TASK STATEMENT: All of the data should be copied exactly, with the pictures left out.

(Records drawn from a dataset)
--

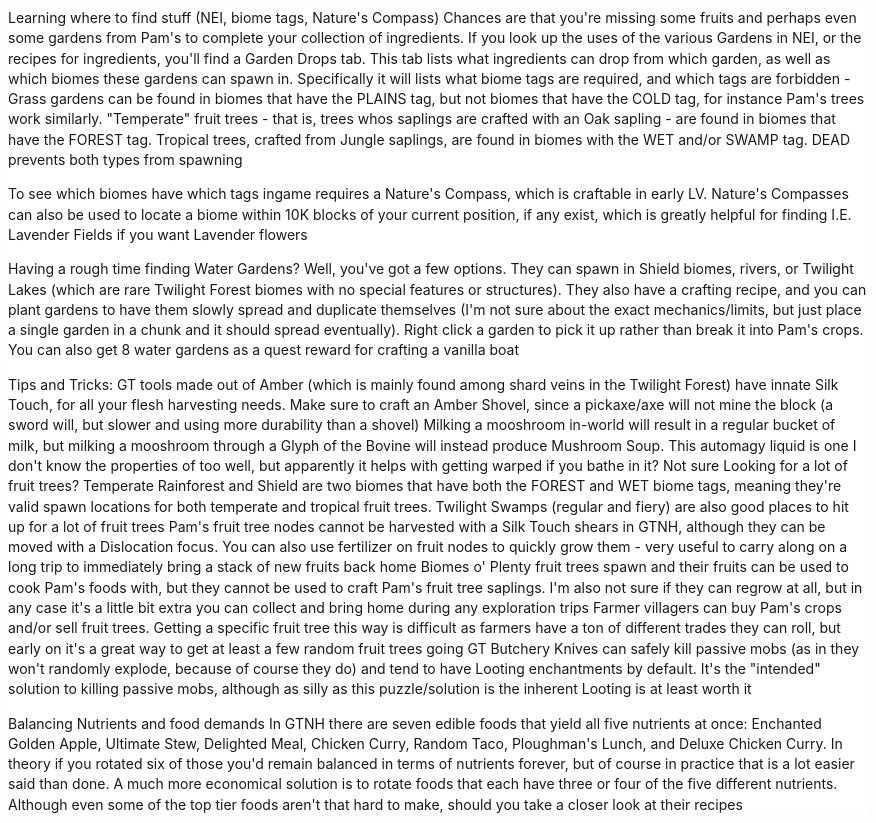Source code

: Learning where to find stuff (NEI, biome tags, Nature's Compass) Chances are that you're missing some fruits and perhaps even some gardens from Pam's to complete your collection of ingredients. If you look up the uses of the various Gardens in NEI, or the recipes for ingredients, you'll find a Garden Drops tab. This tab lists what ingredients can drop from which garden, as well as which biomes these gardens can spawn in. Specifically it will lists what biome tags are required, and which tags are forbidden - Grass gardens can be found in biomes that have the PLAINS tag, but not biomes that have the COLD tag, for instance Pam's trees work similarly. "Temperate" fruit trees - that is, trees whos saplings are crafted with an Oak sapling - are found in biomes that have the FOREST tag. Tropical trees, crafted from Jungle saplings, are found in biomes with the WET and/or SWAMP tag. DEAD prevents both types from spawning

To see which biomes have which tags ingame requires a Nature's Compass, which is craftable in early LV. Nature's Compasses can also be used to locate a biome within 10K blocks of your current position, if any exist, which is greatly helpful for finding I.E. Lavender Fields if you want Lavender flowers

Having a rough time finding Water Gardens? Well, you've got a few options. They can spawn in Shield biomes, rivers, or Twilight Lakes (which are rare Twilight Forest biomes with no special features or structures). They also have a crafting recipe, and you can plant gardens to have them slowly spread and duplicate themselves (I'm not sure about the exact mechanics/limits, but just place a single garden in a chunk and it should spread eventually). Right click a garden to pick it up rather than break it into Pam's crops. You can also get 8 water gardens as a quest reward for crafting a vanilla boat

Tips and Tricks: GT tools made out of Amber (which is mainly found among shard veins in the Twilight Forest) have innate Silk Touch, for all your flesh harvesting needs. Make sure to craft an Amber Shovel, since a pickaxe/axe will not mine the block (a sword will, but slower and using more durability than a shovel) Milking a mooshroom in-world will result in a regular bucket of milk, but milking a mooshroom through a Glyph of the Bovine will instead produce Mushroom Soup. This automagy liquid is one I don't know the properties of too well, but apparently it helps with getting warped if you bathe in it? Not sure Looking for a lot of fruit trees? Temperate Rainforest and Shield are two biomes that have both the FOREST and WET biome tags, meaning they're valid spawn locations for both temperate and tropical fruit trees. Twilight Swamps (regular and fiery) are also good places to hit up for a lot of fruit trees Pam's fruit tree nodes cannot be harvested with a Silk Touch shears in GTNH, although they can be moved with a Dislocation focus. You can also use fertilizer on fruit nodes to quickly grow them - very useful to carry along on a long trip to immediately bring a stack of new fruits back home Biomes o' Plenty fruit trees spawn and their fruits can be used to cook Pam's foods with, but they cannot be used to craft Pam's fruit tree saplings. I'm also not sure if they can regrow at all, but in any case it's a little bit extra you can collect and bring home during any exploration trips Farmer villagers can buy Pam's crops and/or sell fruit trees. Getting a specific fruit tree this way is difficult as farmers have a ton of different trades they can roll, but early on it's a great way to get at least a few random fruit trees going GT Butchery Knives can safely kill passive mobs (as in they won't randomly explode, because of course they do) and tend to have Looting enchantments by default. It's the "intended" solution to killing passive mobs, although as silly as this puzzle/solution is the inherent Looting is at least worth it

Balancing Nutrients and food demands In GTNH there are seven edible foods that yield all five nutrients at once: Enchanted Golden Apple, Ultimate Stew, Delighted Meal, Chicken Curry, Random Taco, Ploughman's Lunch, and Deluxe Chicken Curry. In theory if you rotated six of those you'd remain balanced in terms of nutrients forever, but of course in practice that is a lot easier said than done. A much more economical solution is to rotate foods that each have three or four of the five different nutrients. Although even some of the top tier foods aren't that hard to make, should you take a closer look at their recipes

--

TASK RESPONSE:
Source code

: Learning where to find stuff (NEI, biome tags, Nature's Compass) Chances are that you're missing some fruits and perhaps even some gardens from Pam's to complete your collection of ingredients. If you look up the uses of the various Gardens in NEI, or the recipes for ingredients, you'll find a Garden Drops tab. This tab lists what ingredients can drop from which garden, as well as which biomes these gardens can spawn in. Specifically it will lists what biome tags are required, and which tags are forbidden - Grass gardens can be found in biomes that have the PLAINS tag, but not biomes that have the COLD tag, for instance Pam's trees work similarly. "Temperate" fruit trees - that is, trees whos saplings are crafted with an Oak sapling - are found in biomes that have the FOREST tag. Tropical trees, crafted from Jungle saplings, are found in biomes with the WET and/or SWAMP tag. DEAD prevents both types from spawning

To see which biomes have which tags ingame requires a Nature's Compass, which is craftable in early LV. Nature's Compasses can also be used to locate a biome within 10K blocks of your current position, if any exist, which is greatly helpful for finding I.E. Lavender Fields if you want Lavender flowers

Having a rough time finding Water Gardens? Well, you've got a few options. They can spawn in Shield biomes, rivers, or Twilight Lakes (which are rare Twilight Forest biomes with no special features or structures). They also have a crafting recipe, and you can plant gardens to have them slowly spread and duplicate themselves (I'm not sure about the exact mechanics/limits, but just place a single garden in a chunk and it should spread eventually). Right click a garden to pick it up rather than break it into Pam's crops. You can also get 8 water gardens as a quest reward for crafting a vanilla boat

Tips and Tricks: GT tools made out of Amber (which is mainly found among shard veins in the Twilight Forest) have innate Silk Touch, for all your flesh harvesting needs. Make sure to craft an Amber Shovel, since a pickaxe/axe will not mine the block (a sword will, but slower and using more durability than a shovel) Milking a mooshroom in-world will result in a regular bucket of milk, but milking a mooshroom through a Glyph of the Bovine will instead produce Mushroom Soup. This automagy liquid is one I don't know the properties of too well, but apparently it helps with getting warped if you bathe in it? Not sure Looking for a lot of fruit trees? Temperate Rainforest and Shield are two biomes that have both the FOREST and WET biome tags, meaning they're valid spawn locations for both temperate and tropical fruit trees. Twilight Swamps (regular and fiery) are also good places to hit up for a lot of fruit trees Pam's fruit tree nodes cannot be harvested with a Silk Touch shears in GTNH, although they can be moved with a Dislocation focus. You can also use fertilizer on fruit nodes to quickly grow them - very useful to carry along on a long trip to immediately bring a stack of new fruits back home Biomes o' Plenty fruit trees spawn and their fruits can be used to cook Pam's foods with, but they cannot be used to craft Pam's fruit tree saplings. I'm also not sure if they can regrow at all, but in any case it's a little bit extra you can collect and bring home during any exploration trips Farmer villagers can buy Pam's crops and/or sell fruit trees. Getting a specific fruit tree this way is difficult as farmers have a ton of different trades they can roll, but early on it's a great way to get at least a few random fruit trees going GT Butchery Knives can safely kill passive mobs (as in they won't randomly explode, because of course they do) and tend to have Looting enchantments by default. It's the "intended" solution to killing passive mobs, although as silly as this puzzle/solution is the inherent Looting is at least worth it

Balancing Nutrients and food demands In GTNH there are seven edible foods that yield all five nutrients at once: Enchanted Golden Apple, Ultimate Stew, Delighted Meal, Chicken Curry, Random Taco, Ploughman's Lunch, and Deluxe Chicken Curry. In theory if you rotated six of those you'd remain balanced in terms of nutrients forever, but of course in practice that is a lot easier said than done. A much more economical solution is to rotate foods that each have three or four of the five different nutrients. Although even some of the top tier foods aren't that hard to make, should you take a closer look at their recipes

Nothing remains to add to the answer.